Professor of StatisticsUniversity of Texas, McCombs School of Business
Structure and Sparsity in High-Dimensional Multivariate Analysis
As scientific problems grow in terms of both expanding parameter dimension and sample sizes, structure and sparsity become central concepts in practical data analysis and inference. By allowing complex high-dimensional problems to be modeled through low-dimensional underlying relationships, sparsity helps to simplify estimation, reduce computational burden and facilitate interpretation of large scale datasets. This dissertation addresses the issue of sparsity modeling primarily in the context of Gaussian graphical models and sparse factor models. Chapter 1 contextualizes the dissertation by introducing the way sparsity models are discussed throughout this work. Chapter 2 introduces the basic theory of Gaussian graphical models and central elements of Bayesian analysis in this class of models. Chapter 3 is concern with problem of model determination in graphical model space. Existing methods are tested in high-dimensional setups and a novel parallel stochastic search method is described.
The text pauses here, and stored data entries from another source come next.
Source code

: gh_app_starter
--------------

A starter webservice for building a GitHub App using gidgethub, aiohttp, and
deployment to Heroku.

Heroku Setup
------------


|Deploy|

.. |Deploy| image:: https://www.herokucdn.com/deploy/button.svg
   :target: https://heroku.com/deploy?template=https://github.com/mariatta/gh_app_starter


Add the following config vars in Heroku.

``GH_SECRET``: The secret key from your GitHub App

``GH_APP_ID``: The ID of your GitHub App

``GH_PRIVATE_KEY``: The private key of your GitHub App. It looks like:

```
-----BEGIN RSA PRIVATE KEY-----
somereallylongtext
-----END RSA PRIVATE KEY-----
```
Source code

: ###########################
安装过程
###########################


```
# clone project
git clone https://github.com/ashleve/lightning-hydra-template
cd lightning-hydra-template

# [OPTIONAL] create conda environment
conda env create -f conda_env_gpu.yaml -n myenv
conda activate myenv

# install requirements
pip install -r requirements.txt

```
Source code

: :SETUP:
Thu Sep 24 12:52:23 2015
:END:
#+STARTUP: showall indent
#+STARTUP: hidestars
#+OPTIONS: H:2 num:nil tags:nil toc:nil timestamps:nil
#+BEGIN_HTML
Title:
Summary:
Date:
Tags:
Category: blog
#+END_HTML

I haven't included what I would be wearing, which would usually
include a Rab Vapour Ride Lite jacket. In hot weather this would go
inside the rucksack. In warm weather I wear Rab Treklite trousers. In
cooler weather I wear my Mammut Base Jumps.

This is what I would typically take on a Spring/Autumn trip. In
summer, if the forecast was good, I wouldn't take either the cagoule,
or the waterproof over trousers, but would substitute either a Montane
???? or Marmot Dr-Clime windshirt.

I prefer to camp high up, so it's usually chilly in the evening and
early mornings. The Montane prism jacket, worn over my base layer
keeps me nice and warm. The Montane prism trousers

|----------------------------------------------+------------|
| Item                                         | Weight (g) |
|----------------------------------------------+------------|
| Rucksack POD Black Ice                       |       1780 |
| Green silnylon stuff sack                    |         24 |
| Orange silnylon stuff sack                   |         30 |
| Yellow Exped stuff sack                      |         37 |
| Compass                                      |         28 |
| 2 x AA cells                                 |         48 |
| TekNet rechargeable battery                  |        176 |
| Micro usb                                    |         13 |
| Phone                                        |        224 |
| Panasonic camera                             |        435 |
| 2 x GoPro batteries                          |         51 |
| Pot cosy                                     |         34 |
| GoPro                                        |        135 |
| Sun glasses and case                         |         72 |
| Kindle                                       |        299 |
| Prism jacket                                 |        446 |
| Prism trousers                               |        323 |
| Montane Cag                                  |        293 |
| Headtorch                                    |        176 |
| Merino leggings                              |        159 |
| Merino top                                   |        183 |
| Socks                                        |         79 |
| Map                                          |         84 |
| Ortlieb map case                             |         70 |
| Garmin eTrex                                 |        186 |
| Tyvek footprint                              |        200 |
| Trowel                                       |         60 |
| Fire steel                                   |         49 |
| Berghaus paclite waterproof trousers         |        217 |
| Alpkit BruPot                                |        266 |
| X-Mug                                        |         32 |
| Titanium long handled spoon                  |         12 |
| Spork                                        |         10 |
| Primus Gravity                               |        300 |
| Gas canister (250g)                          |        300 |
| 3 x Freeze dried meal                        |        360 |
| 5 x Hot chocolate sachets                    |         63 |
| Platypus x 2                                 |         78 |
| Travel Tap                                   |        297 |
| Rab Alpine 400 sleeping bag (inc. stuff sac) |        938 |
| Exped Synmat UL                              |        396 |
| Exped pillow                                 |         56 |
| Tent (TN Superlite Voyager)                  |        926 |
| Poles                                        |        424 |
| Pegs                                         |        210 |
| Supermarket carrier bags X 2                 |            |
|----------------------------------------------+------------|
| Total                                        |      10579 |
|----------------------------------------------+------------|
Both decomposable and non-decomposable graphs are considered. Examples of moderate (12-20) to large (150) size are considered, combining simple synthetic examples with data analysis from gene expression studies. Chapter 4 develops a efficient method for direct simulation from the hyper-inverse Wishart prior/posterior on any defined graphical model. This new sampling method provides completion of the simulation toolbox for Bayesian exploration and analysis of Gaussian graphical models under HIW priors. Chapter 5 extends conditional independence ideas from Gaussian graphical models to multivariate dynamic linear models. After presenting the development of this new class of models the chapter focuses on applications of such models in large financial time series portfolio allocation problems. Chapter 6 deals with sparse factor models where model search and fitting are addressed through stochastic simulation (MCMC) and a novel computational strategy involving a evolutionary search to address the issue of identifying variables for inclusion. This forms a first, Bayesian ``projection pursuit'' method relevant in high-dimensional factor and structure analysis. Examples are drawn from genomic studies where factor models aim to identify multi-dimensional biological patterns related to oncogenic pathways. Finally, Chapter 7 summarizes the dissertation and discusses possible generalizations and future work.